====== Quoted passage
1

I have a dataset as follows:

;WITH CTE AS
( SELECT *
  FROM (VALUES
(1, 10, 20, 30)
(2, 10, 21, 31)
(3, 11, 21, 31)
(4, 12, 22, 32)
(5, 13, 23, 33)
(6, 14, 24, 33)
(7, 14, 25, 34)
(8, 15, 26, 36)
) AS MyValues(ID, GroupID1, GroupID2, GroupID3)
)
SELECT *
FROM CTE

How can I generate the following collapsing the individual groups into a single group?

ID SingleGroupID
1 1
2 1
3 1
4 2
5 3
6 3
7 3
8 4
GMB
  • 216,147
  • 25
  • 84
  • 135
Danny Rancher
  • 1,923
  • 3
  • 24
  • 43
  • 1
    Your question doesn't really explain what your new SingleGroup is supposed to combine. – Marc Guillot May 17 '23 at 13:38
  • 1
    Perhaps also explain the relevance of the columns and what determins the singlegroupId? Or are we to guess? – Stu May 17 '23 at 13:39
  • 1
    i think he wants to match together various IDs by the groupIDs. so, as long as one of the groupids matches any other row's groupIDs, these two should be combined together. finally, when all the dust settles, every row should be part of some global group set. Unfortunately, the question has been asked and answered many times already, so @OP, you might wanna search for previous questions regarding to grouping rows by some ID – siggemannen May 17 '23 at 14:30
  • 1
    This is a graph-walking problem, where OP wants to group together `id`s that have at least one group in common. Voting to reopen the question, since (1) it is hard to solve, even when looking at other existing answers (and the question was not closed as a duplicate but as unclear) (2) it is interesting! – GMB May 17 '23 at 14:35
  • 1
    Does this answer your question? [Creating a single ID for any combination of matches between three different identifiers](https://stackoverflow.com/questions/75559657/creating-a-single-id-for-any-combination-of-matches-between-three-different-iden) – siggemannen May 17 '23 at 14:48
  • @GMB, i thought it looked familiar, found something very similar :D – siggemannen May 17 '23 at 14:49

1 Answers1

5

This is a typical graph-walking problem, where you want to build islands of ids that have at least one group in common.
============
====== Excerpted records
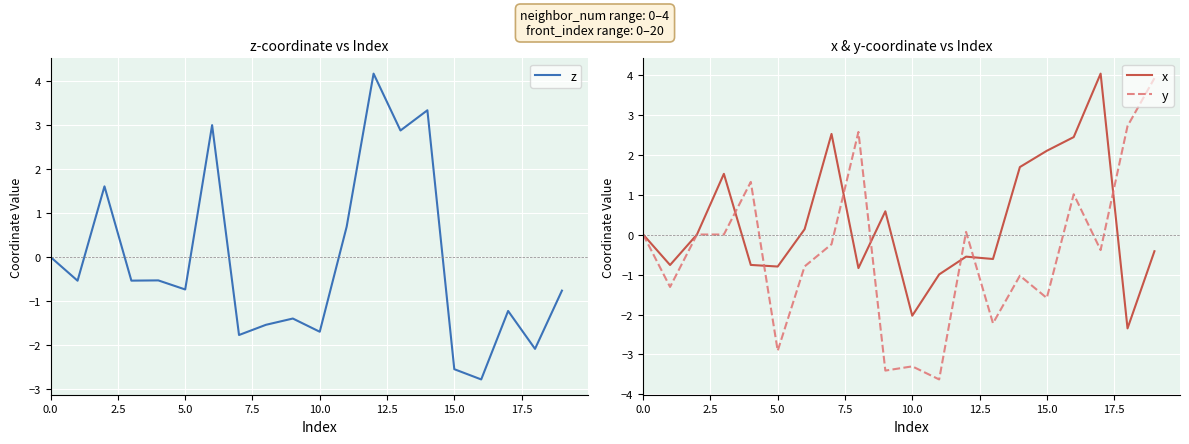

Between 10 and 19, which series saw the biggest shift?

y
============
====== Excerpted records
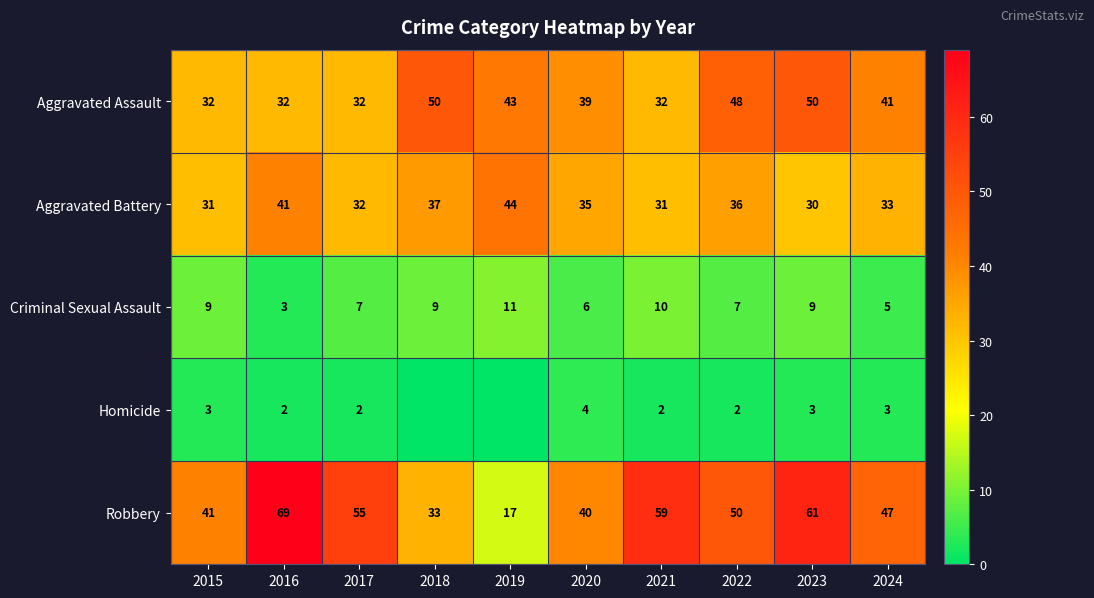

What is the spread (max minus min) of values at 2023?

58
============
§ **What you should do**
Carry on the forum thread about collapsing overlapping SQL groups into a single group, starting right after its final sentence. The rows are not needed.

§ **Written answer**
We can start by unpivoting the groups to build a list of nodes, and generate edges with a self-join (edges connect ids that share the same group). We can then recursively traverse the edges, while keeping track of the path we followed until there. The last step is to aggregate by id.

So:

with 
    nodes as (
        select t.id, v.grp
        from mytable t
        cross apply ( values (t.GroupID1), (t.GroupID2), (t.GroupID3) ) v(grp)
    ),
    edges as (
        select distinct n1.id as id1, n2.id as id2
        from nodes n1
        inner join nodes n2 on n1.grp = n2.grp
    ),
    rec as (
        select id1, id2, cast(id1 as nvarchar(max)) as visited from edges
        union all
        select r.id1, e.id2, concat(r.visited, ',', e.id2)
        from rec r
        inner join edges e on e.id1 = r.id2
        where concat(',', r.visited, ',') not like concat('%,', e.id2, ',%')
    ),
    fin as (
        select id1, min(value) min_id
        from rec r
        cross apply string_split(r.visited, ',')
        group by id1
    )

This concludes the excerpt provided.